⟨

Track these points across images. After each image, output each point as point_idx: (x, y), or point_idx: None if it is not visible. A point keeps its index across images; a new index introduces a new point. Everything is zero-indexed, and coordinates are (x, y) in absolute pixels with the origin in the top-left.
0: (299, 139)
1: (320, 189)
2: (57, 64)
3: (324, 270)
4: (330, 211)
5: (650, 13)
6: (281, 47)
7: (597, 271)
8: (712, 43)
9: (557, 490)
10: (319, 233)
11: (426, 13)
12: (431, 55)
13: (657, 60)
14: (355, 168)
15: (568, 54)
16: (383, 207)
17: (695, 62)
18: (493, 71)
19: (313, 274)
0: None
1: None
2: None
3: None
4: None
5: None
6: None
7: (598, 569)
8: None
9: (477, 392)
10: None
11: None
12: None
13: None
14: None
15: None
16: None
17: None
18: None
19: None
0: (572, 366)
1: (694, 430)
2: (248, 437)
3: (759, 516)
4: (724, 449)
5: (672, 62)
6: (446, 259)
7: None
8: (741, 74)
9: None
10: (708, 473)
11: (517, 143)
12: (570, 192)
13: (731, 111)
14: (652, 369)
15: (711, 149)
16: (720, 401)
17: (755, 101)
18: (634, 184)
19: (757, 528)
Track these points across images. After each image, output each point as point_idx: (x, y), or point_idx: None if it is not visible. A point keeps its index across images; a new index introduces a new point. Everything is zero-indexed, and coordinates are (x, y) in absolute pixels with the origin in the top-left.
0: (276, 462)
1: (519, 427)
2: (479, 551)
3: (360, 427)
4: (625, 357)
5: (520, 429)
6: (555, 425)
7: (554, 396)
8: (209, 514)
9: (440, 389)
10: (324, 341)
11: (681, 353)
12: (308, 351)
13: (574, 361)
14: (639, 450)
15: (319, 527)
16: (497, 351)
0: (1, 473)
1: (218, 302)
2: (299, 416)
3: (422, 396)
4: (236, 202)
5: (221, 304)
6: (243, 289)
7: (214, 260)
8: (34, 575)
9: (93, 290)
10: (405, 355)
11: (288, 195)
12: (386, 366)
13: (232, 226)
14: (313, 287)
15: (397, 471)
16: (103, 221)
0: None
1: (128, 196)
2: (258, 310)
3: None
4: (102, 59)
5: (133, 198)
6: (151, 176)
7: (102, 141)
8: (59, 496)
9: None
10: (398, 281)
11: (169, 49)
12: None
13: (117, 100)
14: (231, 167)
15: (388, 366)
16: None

⟩

=== AIM OF THE TASK ===
Reproduce the listing from its first line through the line containing "19: (757, 528)", replacing "point_idx" with "point_id" and leaving everything else unchanged.

=== TASK OUTPUT ===
Track these points across images. After each image, output each point as point_id: (x, y), or point_id: None if it is not visible. A point keeps its index across images; a new index introduces a new point. Everything is zero-indexed, and coordinates are (x, y) in absolute pixels with the origin in the top-left.
0: (299, 139)
1: (320, 189)
2: (57, 64)
3: (324, 270)
4: (330, 211)
5: (650, 13)
6: (281, 47)
7: (597, 271)
8: (712, 43)
9: (557, 490)
10: (319, 233)
11: (426, 13)
12: (431, 55)
13: (657, 60)
14: (355, 168)
15: (568, 54)
16: (383, 207)
17: (695, 62)
18: (493, 71)
19: (313, 274)
0: None
1: None
2: None
3: None
4: None
5: None
6: None
7: (598, 569)
8: None
9: (477, 392)
10: None
11: None
12: None
13: None
14: None
15: None
16: None
17: None
18: None
19: None
0: (572, 366)
1: (694, 430)
2: (248, 437)
3: (759, 516)
4: (724, 449)
5: (672, 62)
6: (446, 259)
7: None
8: (741, 74)
9: None
10: (708, 473)
11: (517, 143)
12: (570, 192)
13: (731, 111)
14: (652, 369)
15: (711, 149)
16: (720, 401)
17: (755, 101)
18: (634, 184)
19: (757, 528)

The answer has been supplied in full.